Я сам осторожен, сознательно подвергать себя опасности мне не по нутру. Всей своей способностью получать удовольствие от риска и не обращать внимания на физические невзгоды, думаю, я обязан этим ничтожествам, с которыми прожил шестнадцать лет. После такого казалось естественным стремиться к противоположному образу жизни.
Левантинцы – лишь грязная пена над огромным морем египетских крестьян-феллахов, которых они грабят. Последние нравятся мне больше: простой народ, укорененный в своей земле так глубоко, что вряд ли когда-то их можно будет совсем отмыть от нильского ила. Я работал с ними, понимал их, говорил на их языке и взамен получил дружбу и восхищение. На фоне мошенников, парвеню и недоделанных бизнесменов они были настоящими: добродушными, человечными, невежественными, работящими и искренними. Но не хотел бы я жить как один из этих нищих, изголодавшихся, раболепных, трусливых тварей.

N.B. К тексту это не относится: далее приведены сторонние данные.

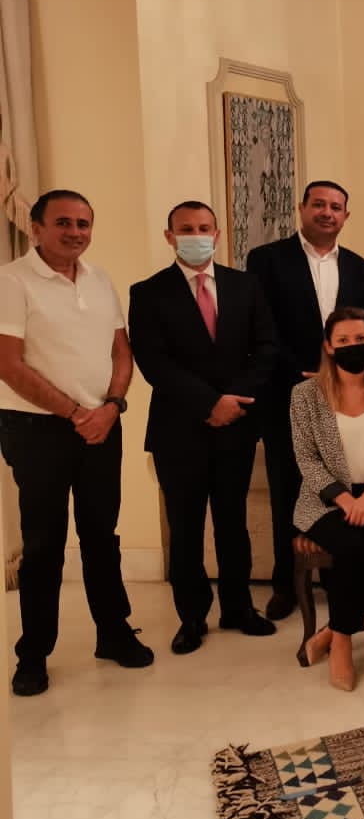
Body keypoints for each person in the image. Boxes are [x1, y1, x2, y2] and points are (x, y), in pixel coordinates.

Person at [0, 190, 151, 697]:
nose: (75, 232)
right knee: (43, 543)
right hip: (36, 428)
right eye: (63, 222)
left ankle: (113, 632)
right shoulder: (11, 281)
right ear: (36, 228)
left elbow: (121, 352)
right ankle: (33, 653)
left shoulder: (99, 279)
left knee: (101, 534)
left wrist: (112, 406)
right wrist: (74, 412)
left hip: (103, 423)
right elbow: (7, 364)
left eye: (83, 224)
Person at [128, 200, 279, 654]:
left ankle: (238, 607)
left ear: (216, 234)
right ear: (170, 236)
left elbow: (266, 348)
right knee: (185, 527)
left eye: (204, 228)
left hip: (236, 424)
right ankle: (191, 617)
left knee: (233, 523)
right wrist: (207, 403)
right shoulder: (148, 292)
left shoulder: (245, 285)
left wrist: (232, 401)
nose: (196, 235)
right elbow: (153, 361)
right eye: (186, 228)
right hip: (179, 430)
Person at [246, 180, 364, 622]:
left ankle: (342, 577)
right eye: (318, 204)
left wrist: (341, 373)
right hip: (286, 391)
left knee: (343, 481)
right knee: (287, 487)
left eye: (335, 207)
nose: (326, 212)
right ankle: (286, 584)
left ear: (345, 216)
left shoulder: (360, 267)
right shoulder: (266, 260)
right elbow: (261, 325)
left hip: (346, 395)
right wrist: (304, 370)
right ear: (302, 208)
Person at [289, 307, 364, 692]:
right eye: (342, 340)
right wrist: (347, 501)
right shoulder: (305, 395)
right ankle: (342, 643)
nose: (352, 346)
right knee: (352, 547)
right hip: (325, 498)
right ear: (328, 346)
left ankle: (332, 630)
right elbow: (307, 459)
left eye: (360, 339)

Больше уважения я испытывал к аскезе бедуинов, которые небольшими группами все еще бороздили пустыни Египта. Бессильные потомки былых повелителей мира, они хранили тлеющую память об арабских завоеваниях и по-прежнему поддерживали почти непрерывную связь с племенами своих праотцов на Аравийском полуострове. Нищие и почти вымершие, кочевники и бродяги – но жившие тут же феллахи по-прежнему признавали их своими хозяевами и беспричинно боялись. В отличие от великих праотцов, никакой силой современные бедуины не обладали.
Видеть благородный народ в таком упадке было столь печально, что я пытался вновь возвысить их до истинных арабских героев усилием воображения, основываясь на двухтомнике «Arabia Deserta» Доyти.

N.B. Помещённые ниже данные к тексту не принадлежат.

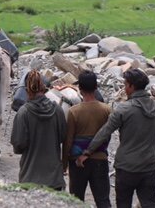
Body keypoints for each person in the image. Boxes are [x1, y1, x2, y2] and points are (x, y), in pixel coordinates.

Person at [77, 69, 155, 208]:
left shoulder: (124, 109)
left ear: (132, 87)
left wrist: (87, 152)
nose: (124, 88)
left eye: (125, 85)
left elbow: (104, 132)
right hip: (149, 166)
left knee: (123, 203)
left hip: (127, 167)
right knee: (149, 203)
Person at [10, 69, 66, 190]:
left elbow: (18, 145)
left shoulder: (23, 113)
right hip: (54, 179)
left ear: (27, 90)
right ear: (44, 88)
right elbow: (63, 137)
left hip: (29, 179)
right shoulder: (58, 110)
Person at [63, 71, 111, 207]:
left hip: (77, 162)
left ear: (80, 89)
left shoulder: (74, 111)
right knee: (103, 200)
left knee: (76, 201)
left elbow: (69, 140)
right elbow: (107, 136)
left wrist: (64, 163)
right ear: (96, 87)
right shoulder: (107, 110)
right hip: (100, 160)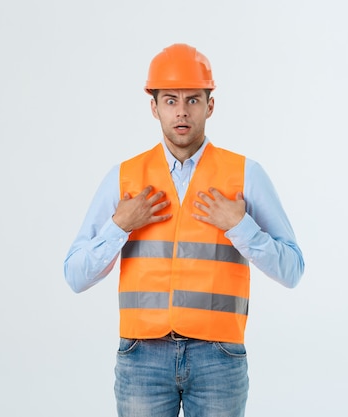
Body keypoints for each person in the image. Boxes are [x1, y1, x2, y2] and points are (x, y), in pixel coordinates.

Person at [63, 43, 304, 417]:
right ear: (154, 107)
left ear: (210, 106)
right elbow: (75, 275)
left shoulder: (246, 175)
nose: (181, 111)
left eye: (193, 100)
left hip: (219, 358)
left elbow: (292, 270)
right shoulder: (124, 178)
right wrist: (119, 226)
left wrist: (241, 226)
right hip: (141, 357)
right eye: (171, 100)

С 1925 по 1928 год я работал на сахарном заводе в Наг-Хаммади, к северу от Луксора в Верхнем Египте. Восемь месяцев в году, в межсезонье между урожаями сахарного тростника, обязанностей у меня было немного, и всю массу свободного времени я тратил на Палгрейва, Бёртона, Доути, Лоуренса и Гертруду Белл. Так постепенно и через вторые руки я попал под очарование арабской цивилизации. Меня захватила идея исследования Аравии, и настоящее путешествие на полуостров стало моей мечтой. В то время еще ни Филби, ни Бертрам Томас, ни Инграмс не совершили свои великие походы по южной Аравии, да и Ибн Сауд не обосновался там со своими нефтяными интересами. Славу исследователя Аравии еще только предстояло заслужить, это был мой шанс.

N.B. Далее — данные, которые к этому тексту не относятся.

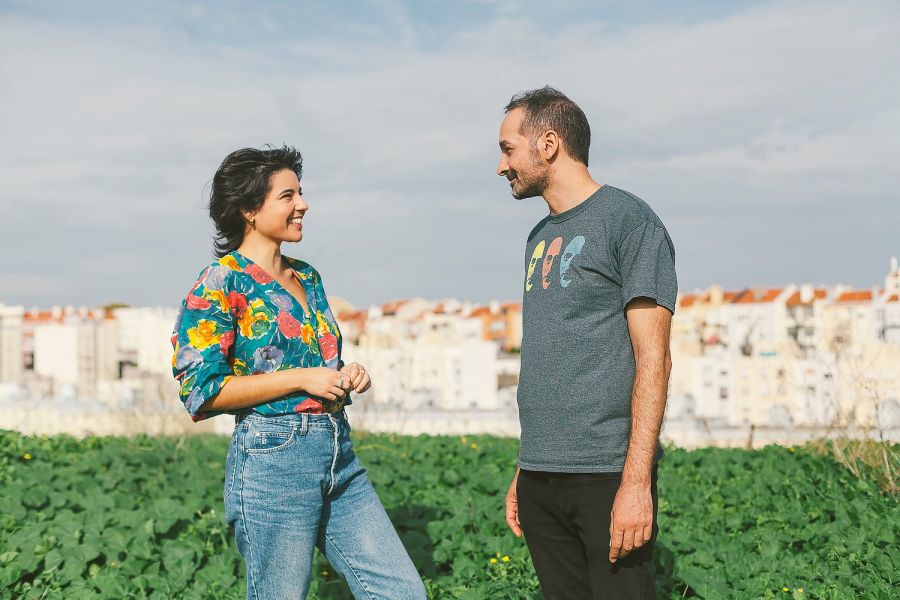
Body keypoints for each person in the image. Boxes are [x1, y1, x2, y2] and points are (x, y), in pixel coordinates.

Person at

Преисполнившись такими устремлениями, я наткнулся на Хаджи Халиля и приложил все усилия, чтобы привить ему традиции праотцов. Он был весьма незначительный шейх, повелитель двадцати палаток, владелец нескольких акров земли на краю пустыни, занятых сахарным тростником, и скромный подрядчик нашего завода. Тем не менее он следовал благородным побуждениям и было в нем некое зерно подлинного величия. Тогда, в зрелые годы, он уже с комфортом осел на одном месте, а вот в юности гонял из Судана в Египет караваны верблюдов на продажу и неплохо знал пустыню. Он и его брат Мифла, простой погонщик, были моими проводниками, когда верхом на верблюдах мы уходили от Наг-Хаммади в пустыню на четыре-пять дней. Тогда я научился самому главному: выбирать ориентиры в песках, читать следы, искать воду и пастбища, ухаживать за верблюдами, – а также этикету кочевников. Халиль оказался единственным из всех встреченных мной арабов, кто был способен преподать науку пустыни. В один из наших первых походов он устроил розыгрыш с моим пробковым шлемом (весьма неподходящим головным убором для езды на верблюде), спрятав его за скалой. Спустя несколько дней, когда мы возвращались домой тем же вади, он спросил: «Где твоя большая шляпа?» – и рассмеялся, когда я сказал, что вообще не представляю. Он объяснил, что вади сначала резко свернет на северо-восток, потом плавно вильнет на северо-запад, там будет подряд три небольших куста, за ними скала, похожая на кофейный стаканчик, россыпь гравия, пещера, булыжник, как верблюжья голова, и за этим булыжником – мой шлем. Так он учил меня запоминать ориентиры.